Gazprom Throws its Weight in Polish Joint Venture

Today the Associated Press is reporting that Gazprom has partially suspended cooperation with the Polish pipeline company Polskie Gornictwo Naftowe & Gazownictwo (PGNiG), which manages a major segment of the Yamal pipeline transporting Russian gas to Western Europe. yamal.gif According to the reports, the Polish are claiming that Gazprom suspended cooperation after their “unfounded” requests for lower transit fees were rejected. But according to a company press release, it appears that PGNiG and Gazprom are really fighting over the control of their joint venture EuRoPol:

On request of Mr A. Medvedev, a representative of Gazprom, the Supervisory Board has changed its modus operandi. Accordingly, technical issues will be discussed by correspondence. Moreover, decisions in this regard will be taken in the same manner. At the same time, in accordance with the declaration of the Russian party, it will be ready to resume normal work of the Supervisory Board only once the other shareholders have accepted increased influence of Gazprom on the decision-making in the Company. In effect, the attitude of the Russian representatives in the Supervisory Board of EuRoPol Gaz SA leads to a deadlock in the mutual relations between the shareholders and paralysing the work of the Supervisory Board.

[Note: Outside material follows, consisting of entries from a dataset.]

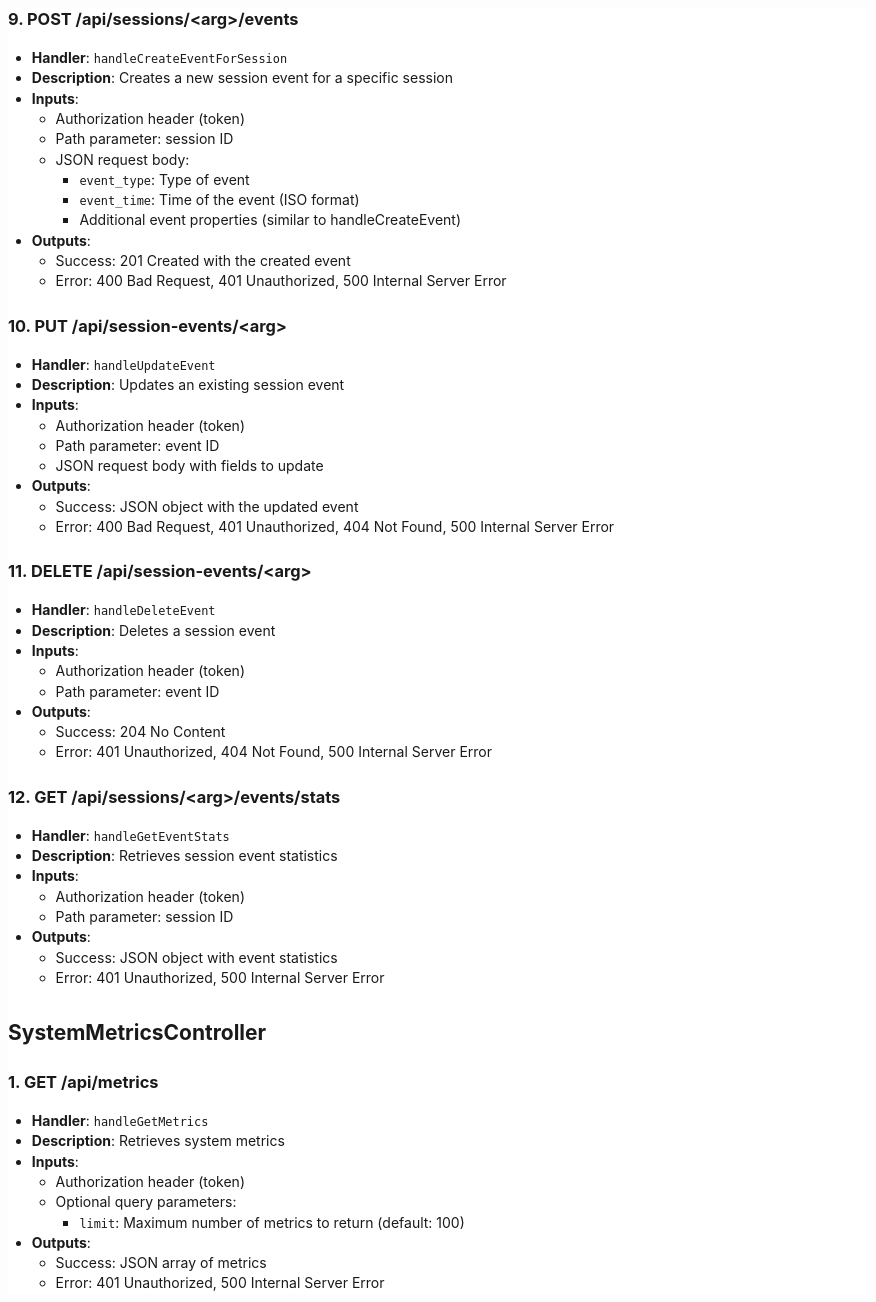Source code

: ### 9. POST /api/sessions/\<arg\>/events
- **Handler**: `handleCreateEventForSession`
- **Description**: Creates a new session event for a specific session
- **Inputs**:
    - Authorization header (token)
    - Path parameter: session ID
    - JSON request body:
        - `event_type`: Type of event
        - `event_time`: Time of the event (ISO format)
        - Additional event properties (similar to handleCreateEvent)
- **Outputs**:
    - Success: 201 Created with the created event
    - Error: 400 Bad Request, 401 Unauthorized, 500 Internal Server Error

### 10. PUT /api/session-events/\<arg\>
- **Handler**: `handleUpdateEvent`
- **Description**: Updates an existing session event
- **Inputs**:
    - Authorization header (token)
    - Path parameter: event ID
    - JSON request body with fields to update
- **Outputs**:
    - Success: JSON object with the updated event
    - Error: 400 Bad Request, 401 Unauthorized, 404 Not Found, 500 Internal Server Error

### 11. DELETE /api/session-events/\<arg\>
- **Handler**: `handleDeleteEvent`
- **Description**: Deletes a session event
- **Inputs**:
    - Authorization header (token)
    - Path parameter: event ID
- **Outputs**:
    - Success: 204 No Content
    - Error: 401 Unauthorized, 404 Not Found, 500 Internal Server Error

### 12. GET /api/sessions/\<arg\>/events/stats
- **Handler**: `handleGetEventStats`
- **Description**: Retrieves session event statistics
- **Inputs**:
    - Authorization header (token)
    - Path parameter: session ID
- **Outputs**:
    - Success: JSON object with event statistics
    - Error: 401 Unauthorized, 500 Internal Server Error

## SystemMetricsController

### 1. GET /api/metrics
- **Handler**: `handleGetMetrics`
- **Description**: Retrieves system metrics
- **Inputs**:
    - Authorization header (token)
    - Optional query parameters:
        - `limit`: Maximum number of metrics to return (default: 100)
- **Outputs**:
    - Success: JSON array of metrics
    - Error: 401 Unauthorized, 500 Internal Server Error
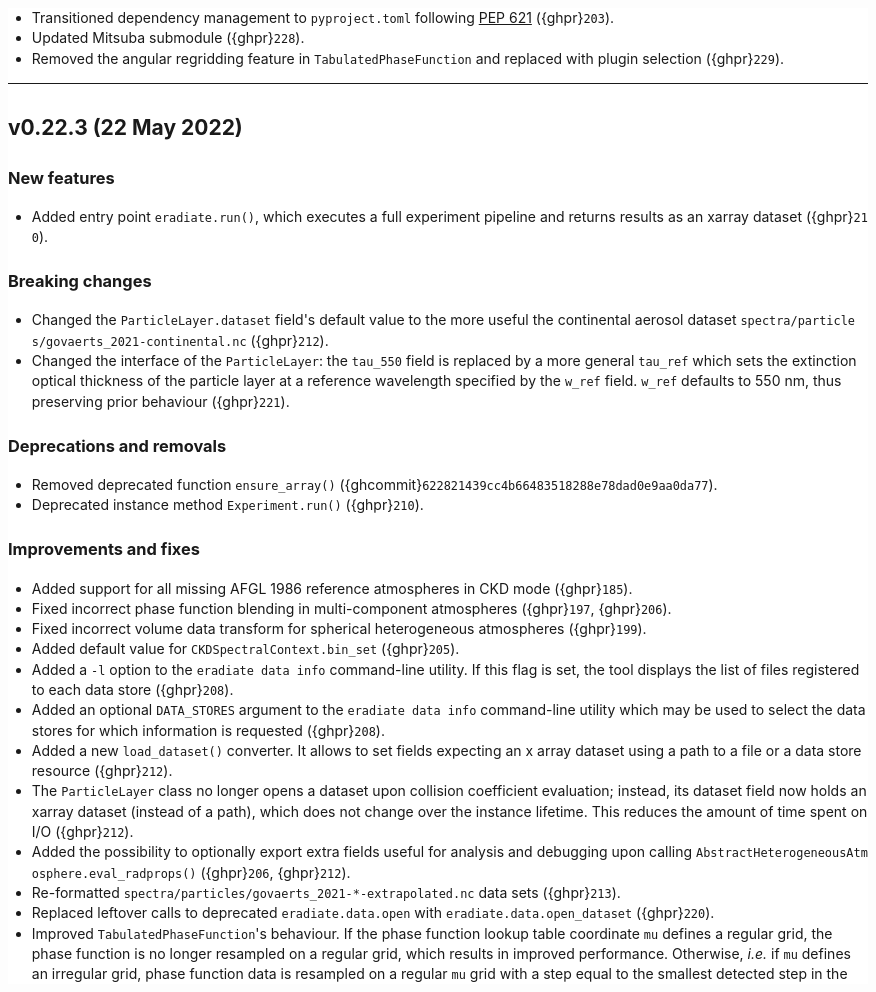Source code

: * Transitioned dependency management to `pyproject.toml` following
  [PEP 621](https://peps.python.org/pep-0621/) ({ghpr}`203`).
* Updated Mitsuba submodule ({ghpr}`228`).
* Removed the angular regridding feature in `TabulatedPhaseFunction` and
  replaced with plugin selection ({ghpr}`229`).

---

## v0.22.3 (22 May 2022)

### New features

* Added entry point `eradiate.run()`, which executes a full experiment pipeline
  and returns results as an xarray dataset ({ghpr}`210`).

### Breaking changes

* Changed the `ParticleLayer.dataset` field's default value to the more useful
  the continental aerosol dataset
  `spectra/particles/govaerts_2021-continental.nc` ({ghpr}`212`).
* Changed the interface of the `ParticleLayer`: the `tau_550` field is replaced
  by a more general `tau_ref` which sets the extinction optical thickness of the
  particle layer at a reference wavelength specified by the `w_ref` field.
  `w_ref` defaults to 550 nm, thus preserving prior behaviour ({ghpr}`221`).

### Deprecations and removals

* Removed deprecated function `ensure_array()`
  ({ghcommit}`622821439cc4b66483518288e78dad0e9aa0da77`).
* Deprecated instance method `Experiment.run()` ({ghpr}`210`).

### Improvements and fixes

* Added support for all missing AFGL 1986 reference atmospheres in CKD mode
  ({ghpr}`185`).
* Fixed incorrect phase function blending in multi-component atmospheres
  ({ghpr}`197`, {ghpr}`206`).
* Fixed incorrect volume data transform for spherical heterogeneous atmospheres
  ({ghpr}`199`).
* Added default value for `CKDSpectralContext.bin_set` ({ghpr}`205`).
* Added a `-l` option to the `eradiate data info` command-line utility. If
  this flag is set, the tool displays the list of files registered to each data
  store ({ghpr}`208`).
* Added an optional `DATA_STORES` argument to the `eradiate data info`
  command-line utility which may be used to select the data stores for which
  information is requested ({ghpr}`208`).
* Added a new `load_dataset()` converter. It allows to set fields expecting an x
  array dataset using a path to a file or a data store resource ({ghpr}`212`).
* The `ParticleLayer` class no longer opens a dataset upon collision coefficient
  evaluation; instead, its dataset field now holds an xarray dataset (instead
  of a path), which does not change over the instance lifetime.
  This reduces the amount of time spent on I/O ({ghpr}`212`).
* Added the possibility to optionally export extra fields useful for analysis
  and debugging upon calling `AbstractHeterogeneousAtmosphere.eval_radprops()`
  ({ghpr}`206`, {ghpr}`212`).
* Re-formatted `spectra/particles/govaerts_2021-*-extrapolated.nc` data sets
  ({ghpr}`213`).
* Replaced leftover calls to deprecated `eradiate.data.open` with
  `eradiate.data.open_dataset` ({ghpr}`220`).
* Improved `TabulatedPhaseFunction`'s behaviour. If the phase function lookup
  table coordinate `mu` defines a regular grid, the phase function is no longer
  resampled on a regular grid, which results in improved performance. Otherwise,
  *i.e.* if `mu` defines an irregular grid, phase function data is resampled on
  a regular `mu` grid with a step equal to the smallest detected step in the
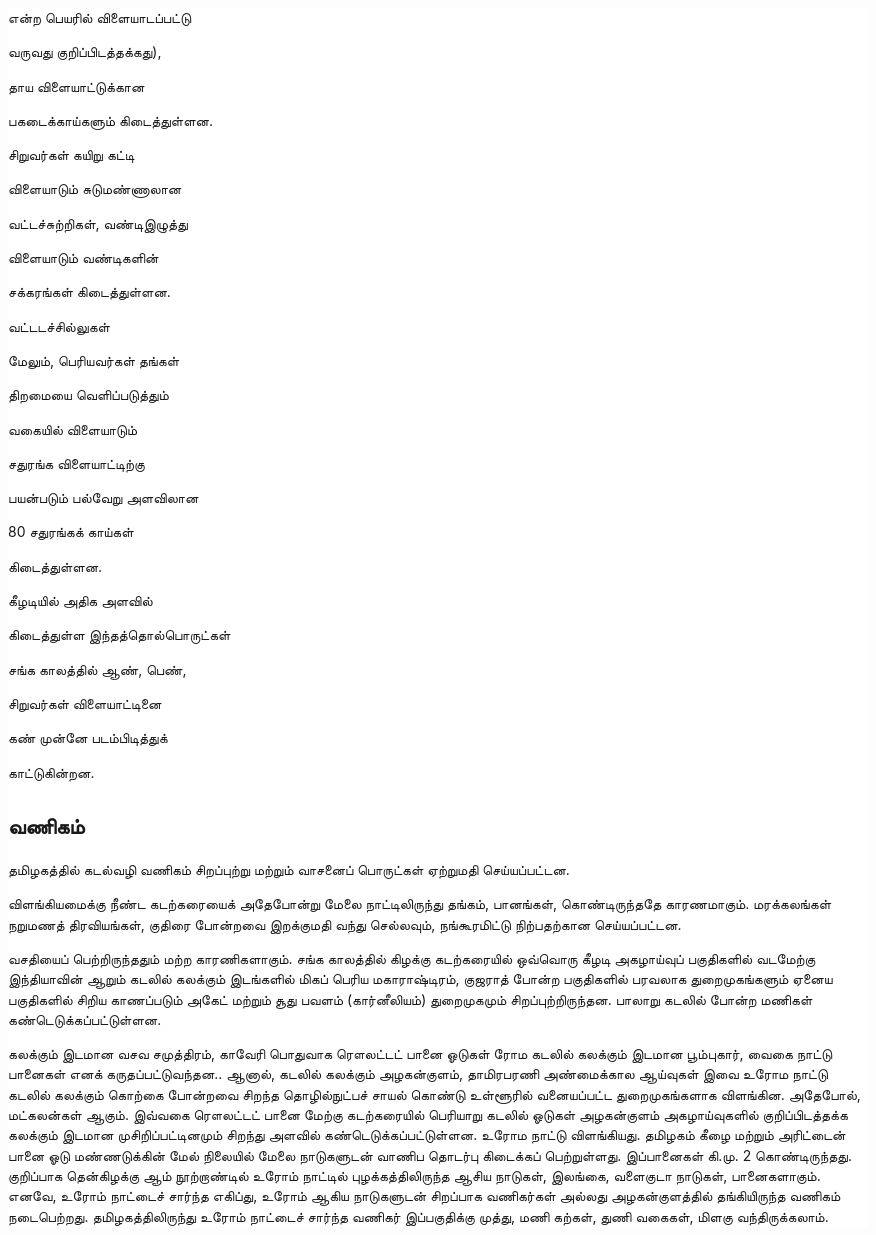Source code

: என்ற பெயரில் விளையாடப்பட்டு  
  
வருவது குறிப்பிடத்தக்கது),  
  
தாய விளையாட்டுக்கான  
  
பகடைக்காய்களும் கிடைத்துள்ளன.  
  
சிறுவர்கள் கயிறு கட்டி  
  
விளையாடும்  சுடுமண்ணாலான  
  
வட்டச்சுற்றிகள், வண்டிஇழுத்து  
  
விளையாடும் வண்டிகளின்  
  
சக்கரங்கள் கிடைத்துள்ளன.  
  
 வட்டடச்சில்லுகள்  
  
மேலும், பெரியவர்கள் தங்கள்  
  
திறமையை வெளிப்படுத்தும்  
  
வகையில் விளையாடும்  
  
சதுரங்க விளையாட்டிற்கு  
  
பயன்படும் பல்வேறு அளவிலான  
  
80 சதுரங்கக் காய்கள்  
  
கிடைத்துள்ளன.  
  
கீழடியில் அதிக அளவில்  
  
கிடைத்துள்ள இந்தத்தொல்பொருட்கள்  
  
சங்க காலத்தில் ஆண், பெண்,  
  
சிறுவர்கள் விளையாட்டினை  
  
கண் முன்னே படம்பிடித்துக்  
  
காட்டுகின்றன.  
  
## வணிகம்  
  
தமிழகத்தில் கடல்வழி வணிகம் சிறப்புற்று மற்றும் வாசனைப் பொருட்கள் ஏற்றுமதி செய்யப்பட்டன.  
  
விளங்கியமைக்கு நீண்ட கடற்கரையைக் அதேபோன்று மேலை  நாட்டிலிருந்து தங்கம், பானங்கள், கொண்டிருந்ததே காரணமாகும்.   மரக்கலங்கள் நறுமணத் திரவியங்கள், குதிரை போன்றவை இறக்குமதி வந்து செல்லவும், நங்கூரமிட்டு நிற்பதற்கான செய்யப்பட்டன.  
  
வசதியைப் பெற்றிருந்ததும் மற்ற காரணிகளாகும். சங்க காலத்தில் கிழக்கு கடற்கரையில் ஒவ்வொரு கீழடி அகழாய்வுப் பகுதிகளில் வடமேற்கு இந்தியாவின் ஆறும் கடலில் கலக்கும் இடங்களில்  மிகப் பெரிய மகாராஷ்டிரம்,  குஜராத் போன்ற பகுதிகளில் பரவலாக துறைமுகங்களும் ஏனைய பகுதிகளில் சிறிய காணப்படும் அகேட் மற்றும் சூது பவளம் (கார்னீலியம்) துறைமுகமும் சிறப்புற்றிருந்தன. பாலாறு கடலில் போன்ற மணிகள் கண்டெடுக்கப்பட்டுள்ளன.  
  
கலக்கும் இடமான வசவ சமுத்திரம்,  காவேரி பொதுவாக ரௌலட்டட் பானை ஓடுகள் ரோம கடலில் கலக்கும் இடமான பூம்புகார்,  வைகை நாட்டு பானைகள் எனக் கருதப்பட்டுவந்தன.. ஆனால், கடலில் கலக்கும் அழகன்குளம்,  தாமிரபரணி அண்மைக்கால ஆய்வுகள் இவை உரோம நாட்டு கடலில் கலக்கும் கொற்கை  போன்றவை சிறந்த தொழில்நுட்பச் சாயல் கொண்டு உள்ளூரில் வனையப்பட்ட துறைமுகங்களாக விளங்கின.  அதேபோல், மட்கலன்கள் ஆகும்.  இவ்வகை ரௌலட்டட் பானை மேற்கு கடற்கரையில்  பெரியாறு கடலில் ஓடுகள் அழகன்குளம் அகழாய்வுகளில் குறிப்பிடத்தக்க கலக்கும் இடமான முசிறிப்பட்டினமும்  சிறந்து அளவில் கண்டெடுக்கப்பட்டுள்ளன. உரோம நாட்டு விளங்கியது.   தமிழகம் கீழை  மற்றும் அரிட்டைன் பானை ஓடு மண்ணடுக்கின் மேல் நிலையில் மேலை நாடுகளுடன்  வாணிப தொடர்பு கிடைக்கப் பெற்றுள்ளது.   இப்பானைகள் கி.மு. 2 கொண்டிருந்தது.   குறிப்பாக  தென்கிழக்கு ஆம் நூற்றாண்டில் உரோம் நாட்டில் புழக்கத்திலிருந்த ஆசிய நாடுகள்,  இலங்கை,  வளைகுடா நாடுகள், பானைகளாகும்.   எனவே,  உரோம் நாட்டைச் சார்ந்த எகிப்து, உரோம் ஆகிய நாடுகளுடன் சிறப்பாக வணிகர்கள்  அல்லது அழகன்குளத்தில் தங்கியிருந்த வணிகம் நடைபெற்றது. தமிழகத்திலிருந்து உரோம் நாட்டைச் சார்ந்த வணிகர் இப்பகுதிக்கு முத்து, மணி கற்கள், துணி வகைகள், மிளகு வந்திருக்கலாம்.  
  
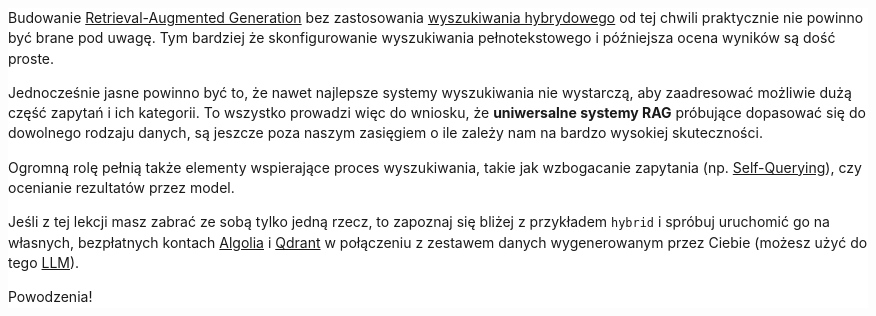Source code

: Budowanie [Retrieval-Augmented Generation](glossary/Retrieval-Augmented%20Generation.md) bez zastosowania [wyszukiwania hybrydowego](glossary/Hybrid%20Search.md) od tej chwili praktycznie nie powinno być brane pod uwagę. Tym bardziej że skonfigurowanie wyszukiwania pełnotekstowego i późniejsza ocena wyników są dość proste.

Jednocześnie jasne powinno być to, że nawet najlepsze systemy wyszukiwania nie wystarczą, aby zaadresować możliwie dużą część zapytań i ich kategorii. To wszystko prowadzi więc do wniosku, że **uniwersalne systemy RAG** próbujące dopasować się do dowolnego rodzaju danych, są jeszcze poza naszym zasięgiem o ile zależy nam na bardzo wysokiej skuteczności. 

Ogromną rolę pełnią także elementy wspierające proces wyszukiwania, takie jak wzbogacanie zapytania (np. [Self-Querying](glossary/Self-Querying.md)), czy ocenianie rezultatów przez model. 

Jeśli z tej lekcji masz zabrać ze sobą tylko jedną rzecz, to zapoznaj się bliżej z przykładem `hybrid` i spróbuj uruchomić go na własnych, bezpłatnych kontach [Algolia](tools/Algolia.md) i [Qdrant](tools/Qdrant.md) w połączeniu z zestawem danych wygenerowanym przez Ciebie (możesz użyć do tego [LLM](glossary/LLM.md)).

Powodzenia!

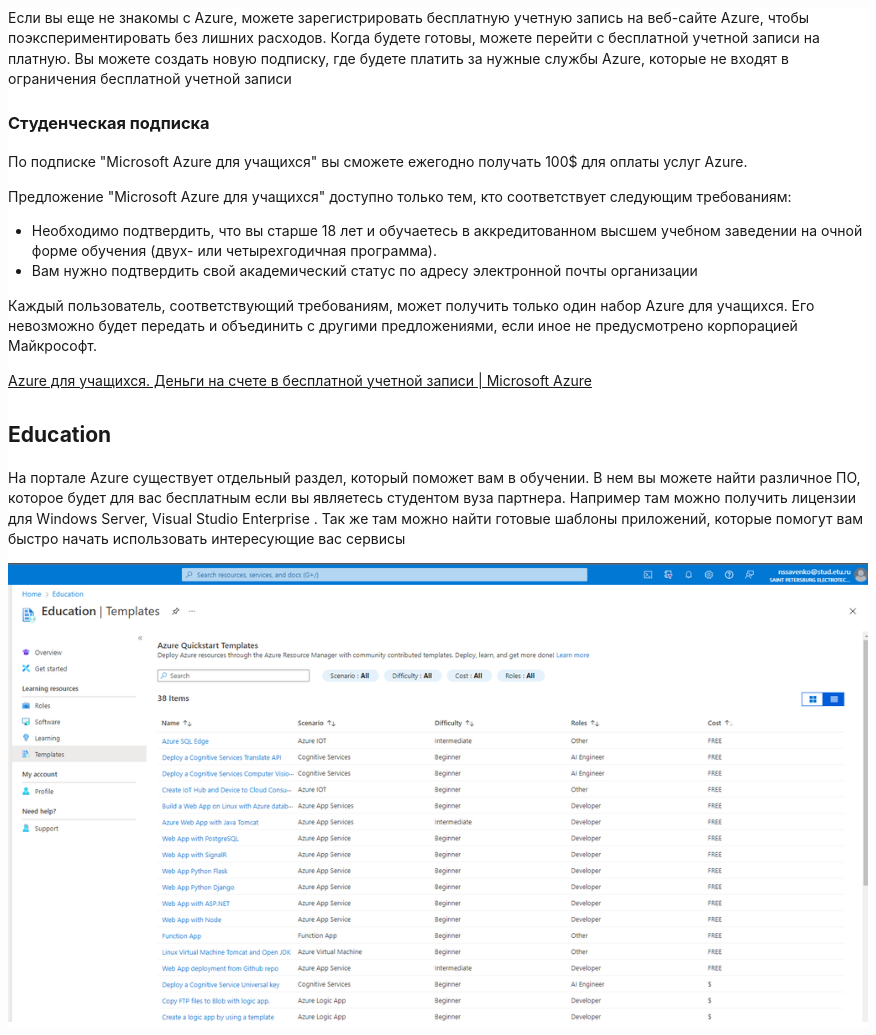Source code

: Если вы еще не знакомы с Azure, можете зарегистрировать бесплатную учетную запись на веб-сайте Azure, чтобы поэкспериментировать без лишних расходов. Когда будете готовы, можете перейти с бесплатной учетной записи на платную. Вы можете создать новую подписку, где будете платить за нужные службы Azure, которые не входят в ограничения бесплатной учетной записи

### Студенческая подписка

По подписке "Microsoft Azure для учащихся" вы сможете ежегодно получать 100$ для оплаты услуг Azure. 

Предложение "Microsoft Azure для учащихся" доступно только тем, кто соответствует следующим требованиям:

- Необходимо подтвердить, что вы старше 18 лет и обучаетесь в аккредитованном высшем учебном заведении на очной форме обучения (двух- или четырехгодичная программа).
- Вам нужно подтвердить свой академический статус по адресу электронной почты организации

Каждый пользователь, соответствующий требованиям, может получить только один набор Azure для учащихся. Его невозможно будет передать и объединить с другими предложениями, если иное не предусмотрено корпорацией Майкрософт.

[Azure для учащихся. Деньги на счете в бесплатной учетной записи | Microsoft Azure](https://azure.microsoft.com/ru-ru/free/students/)

## Education

На портале Azure существует отдельный раздел, который поможет вам в обучении. В нем вы можете найти различное ПО, которое будет для вас бесплатным если вы являетесь студентом вуза партнера. Например там можно получить лицензии для Windows Server, Visual Studio Enterprise . Так же там можно найти готовые шаблоны приложений, которые помогут вам быстро начать использовать интересующие вас сервисы 

![Untitled](%D0%9E%D0%B1%D1%89%D0%B8%D0%B5%20%D1%81%D0%B2%D0%B5%D0%B4%D0%B5%D0%BD%D0%B8%D1%8F%2028e937e36d854d9ab30629cdcb22159d/Untitled%203.png)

The Polish pipeline operator has not elaborated on what the real impact of this impasse would be, and Gazprom has yet to comment. It seems unusual that Gazprom would assume that PGNiG should resign itself to a secondary, non-executive role when both companies own 48% of the joint venture – but then again the Kremlin has a track record of misunderstanding the basic rules of corporate governance. What is certain is that the Yamal dispute, like the Belarus oil cut off, will not help Russia’s attempts to build a reputation as a reliable partner – even if they are spending $11 million on this new image. Poland’s rocky relations with Russia are not restricted to the energy sphere – and the Yamal disagreement may be partially shaped by a larger trade dispute involving a Russian ban on Polish meat imports (the two countries have even accused each other of forging documents).